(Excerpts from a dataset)
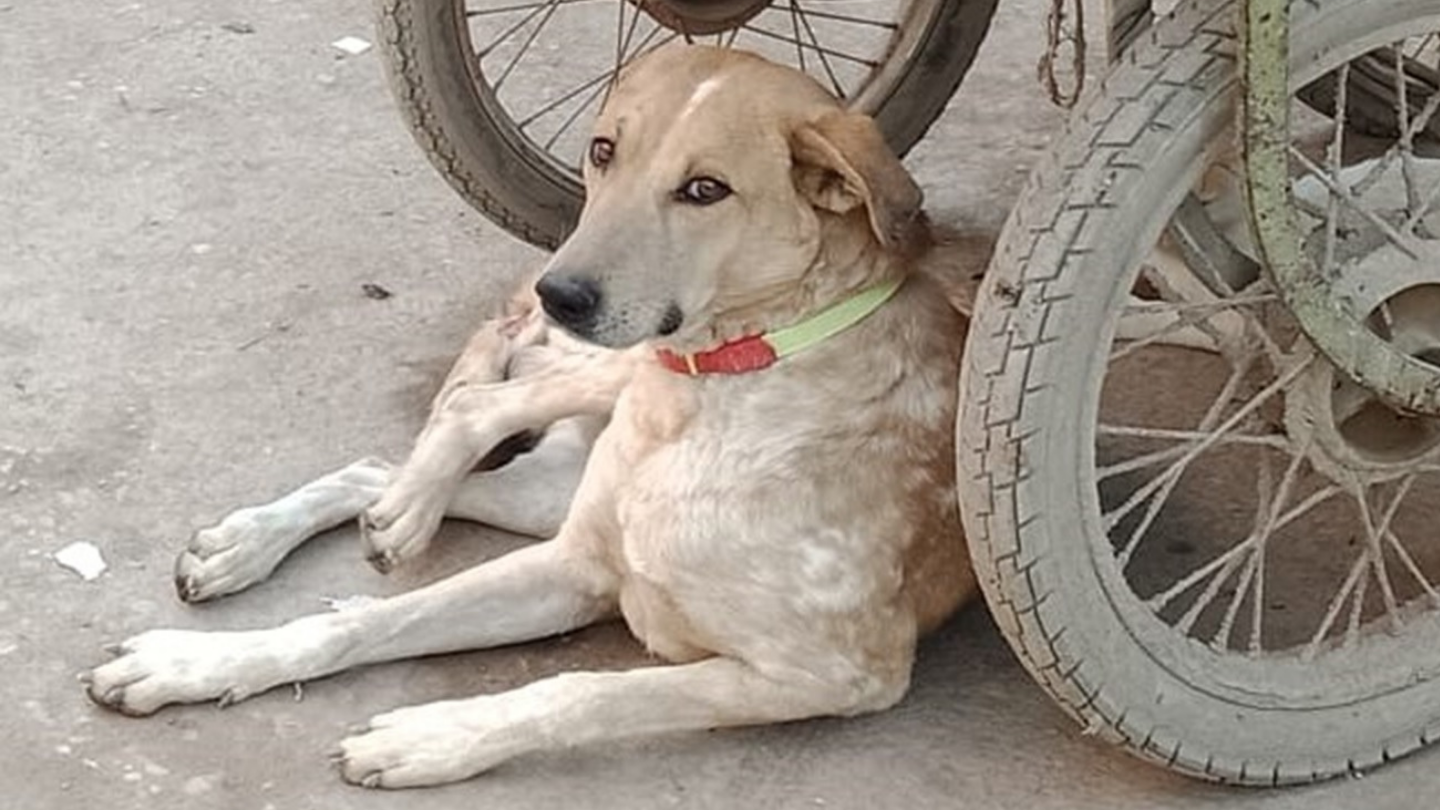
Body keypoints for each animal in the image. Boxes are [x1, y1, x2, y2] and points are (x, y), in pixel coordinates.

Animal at [78, 42, 979, 784]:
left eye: (705, 190)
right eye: (604, 150)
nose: (561, 292)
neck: (708, 399)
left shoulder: (838, 673)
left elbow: (579, 691)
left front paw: (433, 736)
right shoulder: (575, 566)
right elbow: (362, 627)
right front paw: (196, 664)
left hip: (558, 482)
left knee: (418, 452)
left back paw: (353, 522)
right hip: (587, 416)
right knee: (462, 413)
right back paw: (294, 534)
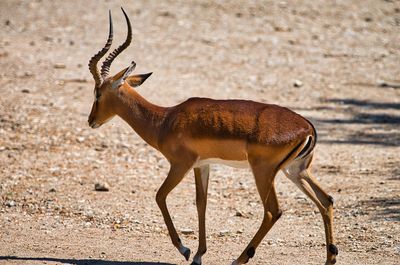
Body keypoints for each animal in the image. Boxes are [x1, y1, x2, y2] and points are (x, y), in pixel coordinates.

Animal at [86, 7, 338, 264]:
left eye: (97, 93)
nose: (91, 120)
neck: (165, 120)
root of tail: (308, 128)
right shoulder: (202, 165)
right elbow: (201, 203)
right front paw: (198, 254)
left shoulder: (180, 164)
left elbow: (160, 196)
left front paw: (185, 249)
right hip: (295, 170)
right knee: (326, 200)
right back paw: (330, 258)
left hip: (264, 172)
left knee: (272, 211)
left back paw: (239, 259)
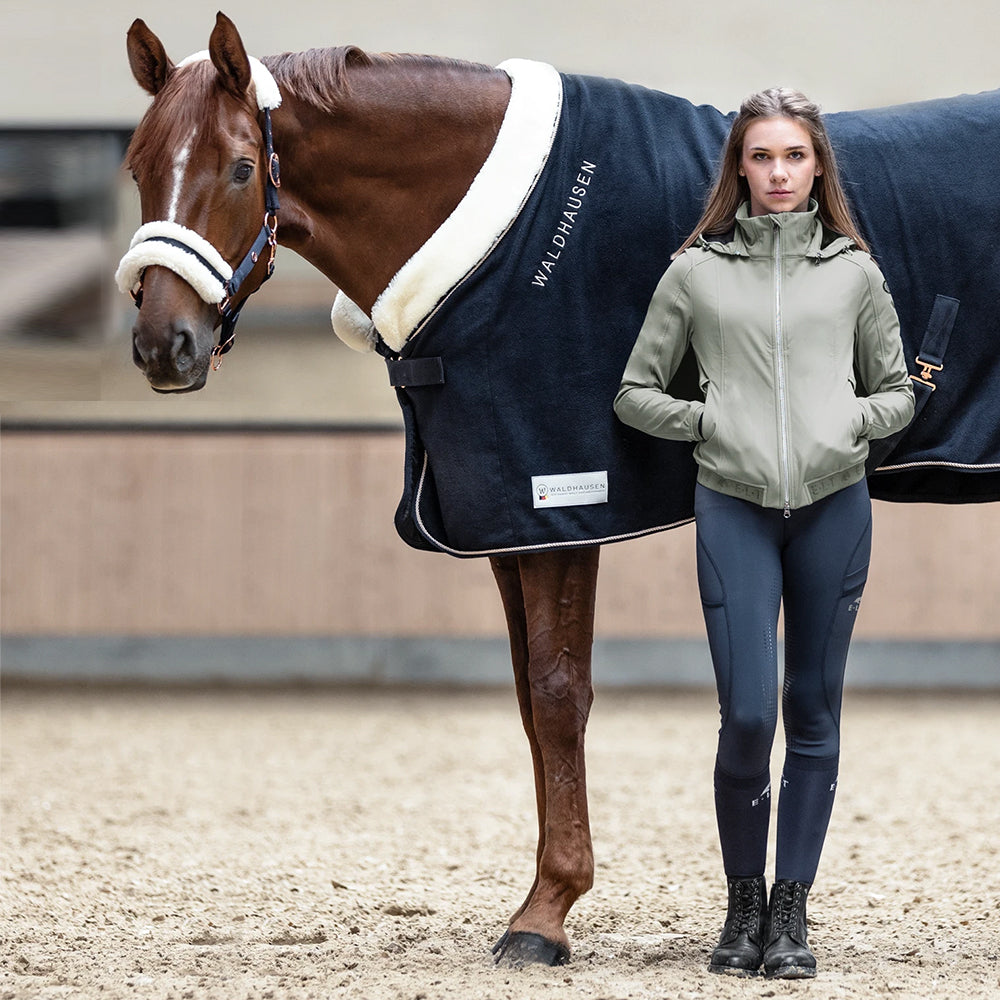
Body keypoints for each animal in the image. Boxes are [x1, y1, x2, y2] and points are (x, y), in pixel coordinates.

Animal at [118, 10, 1000, 969]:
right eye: (136, 165)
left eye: (242, 167)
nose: (164, 346)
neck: (506, 239)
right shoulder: (509, 521)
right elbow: (527, 697)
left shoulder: (561, 503)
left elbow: (556, 694)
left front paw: (545, 913)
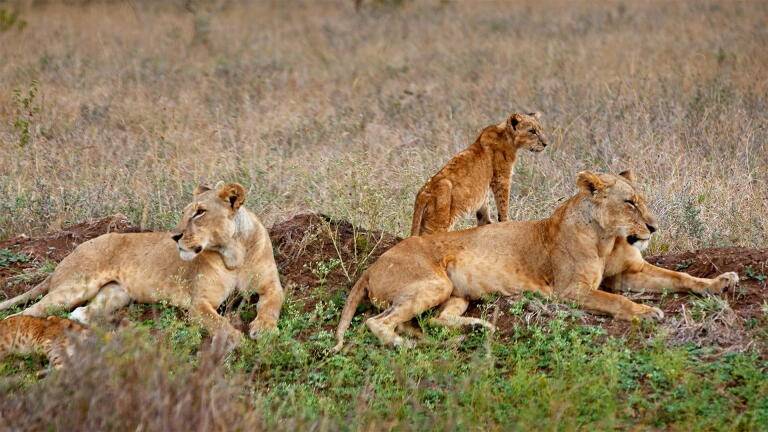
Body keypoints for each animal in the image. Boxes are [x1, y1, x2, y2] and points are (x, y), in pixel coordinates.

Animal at [0, 183, 285, 341]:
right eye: (185, 212)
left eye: (200, 212)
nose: (175, 236)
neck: (233, 254)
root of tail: (73, 251)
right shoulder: (199, 303)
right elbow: (217, 321)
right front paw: (234, 337)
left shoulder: (271, 285)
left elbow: (271, 304)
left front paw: (264, 328)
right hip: (74, 286)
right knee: (23, 314)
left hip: (116, 294)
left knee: (81, 312)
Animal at [335, 171, 739, 350]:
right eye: (630, 203)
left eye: (641, 201)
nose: (654, 228)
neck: (607, 238)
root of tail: (371, 266)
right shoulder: (571, 290)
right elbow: (616, 301)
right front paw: (645, 312)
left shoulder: (629, 272)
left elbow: (680, 278)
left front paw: (721, 282)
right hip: (434, 282)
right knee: (376, 321)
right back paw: (402, 345)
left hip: (454, 292)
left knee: (433, 320)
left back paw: (475, 329)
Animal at [410, 112, 548, 236]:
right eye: (532, 131)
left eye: (540, 129)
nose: (546, 144)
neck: (506, 135)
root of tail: (423, 194)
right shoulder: (501, 177)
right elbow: (503, 204)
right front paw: (505, 222)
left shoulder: (484, 191)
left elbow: (484, 211)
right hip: (437, 223)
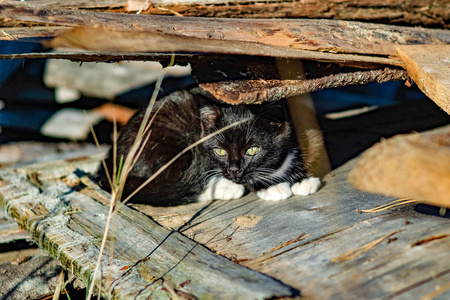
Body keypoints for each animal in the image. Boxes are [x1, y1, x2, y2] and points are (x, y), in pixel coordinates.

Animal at [98, 89, 320, 206]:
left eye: (252, 150)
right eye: (220, 151)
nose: (234, 170)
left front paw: (302, 179)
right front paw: (272, 187)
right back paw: (223, 188)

- **AIM OF THE EXERCISE**: Would you mind repeating the records above exactly, without the pictures?

- **RESULT FOR THIS TASK**:
Body keypoints for each animal in the image. Boxes are [x1, y1, x2, y2] and points are (x, y), in pixel coordinates.

Animal at [78, 42, 979, 784]:
left eye: (705, 190)
right eye: (604, 150)
nose: (561, 292)
neck: (708, 399)
left shoulder: (838, 673)
left elbow: (579, 691)
left front paw: (433, 736)
right shoulder: (575, 566)
right elbow: (362, 627)
right front paw: (196, 664)
left hip: (558, 482)
left knee: (418, 452)
left back paw: (353, 522)
right hip: (587, 416)
right knee: (462, 413)
right back paw: (294, 534)
Body keypoints for each animal in the image. Boxes are [x1, y1, x2, y2] and points are (x, y), in pixel coordinates.

Animal at [86, 7, 338, 264]:
left eye: (97, 93)
nose: (91, 120)
neck: (165, 120)
root of tail: (308, 128)
right shoulder: (202, 165)
right elbow: (201, 203)
right front paw: (198, 254)
left shoulder: (180, 164)
left elbow: (160, 196)
left front paw: (185, 249)
right hip: (295, 170)
right knee: (326, 200)
right back paw: (330, 258)
left hip: (264, 172)
left knee: (272, 211)
left back paw: (239, 259)
Body keypoints for each animal in the image. Boxes are [x1, y1, x2, y2] and points are (x, y), in pixel coordinates.

Animal at [118, 10, 1000, 969]:
right eye: (136, 165)
left eye: (242, 167)
nose: (164, 346)
neck: (506, 239)
right shoulder: (509, 521)
right elbow: (527, 697)
left shoulder: (561, 503)
left elbow: (556, 694)
left front paw: (545, 913)
Body keypoints for each animal in the image. Boxes are [x1, y1, x2, y2] and points are (x, y), in pixel coordinates.

Animal at [0, 183, 285, 341]:
right eye: (185, 212)
left eye: (200, 212)
nose: (175, 236)
neck: (233, 254)
root of tail: (73, 251)
right shoulder: (199, 303)
right elbow: (217, 321)
right front paw: (234, 337)
left shoulder: (271, 285)
left elbow: (271, 304)
left front paw: (264, 328)
right hip: (74, 286)
right knee: (23, 314)
left hip: (116, 294)
left knee: (81, 312)
Animal at [335, 171, 739, 350]:
right eye: (630, 203)
left eye: (641, 201)
nose: (654, 228)
neck: (607, 238)
root of tail: (371, 266)
right shoulder: (571, 290)
right elbow: (616, 301)
right front paw: (645, 312)
left shoulder: (629, 272)
left elbow: (680, 278)
left front paw: (721, 282)
right hip: (434, 282)
right knee: (376, 321)
right back paw: (402, 345)
left hip: (454, 292)
left knee: (433, 320)
left back paw: (475, 329)
Animal at [410, 112, 548, 236]:
right eye: (532, 131)
left eye: (540, 129)
nose: (546, 144)
neck: (506, 135)
root of tail: (423, 194)
right shoulder: (501, 177)
right elbow: (503, 204)
right front paw: (505, 222)
left shoulder: (484, 191)
left elbow: (484, 211)
right hip: (437, 223)
Body keypoints for each animal in the image. Boxes are [x1, y1, x2, y2] and points are (x, y), in pixel coordinates.

Animal at [98, 89, 320, 206]:
left eye: (252, 150)
right eye: (220, 151)
nose: (234, 170)
left front paw: (302, 179)
right front paw: (272, 187)
right back paw: (223, 188)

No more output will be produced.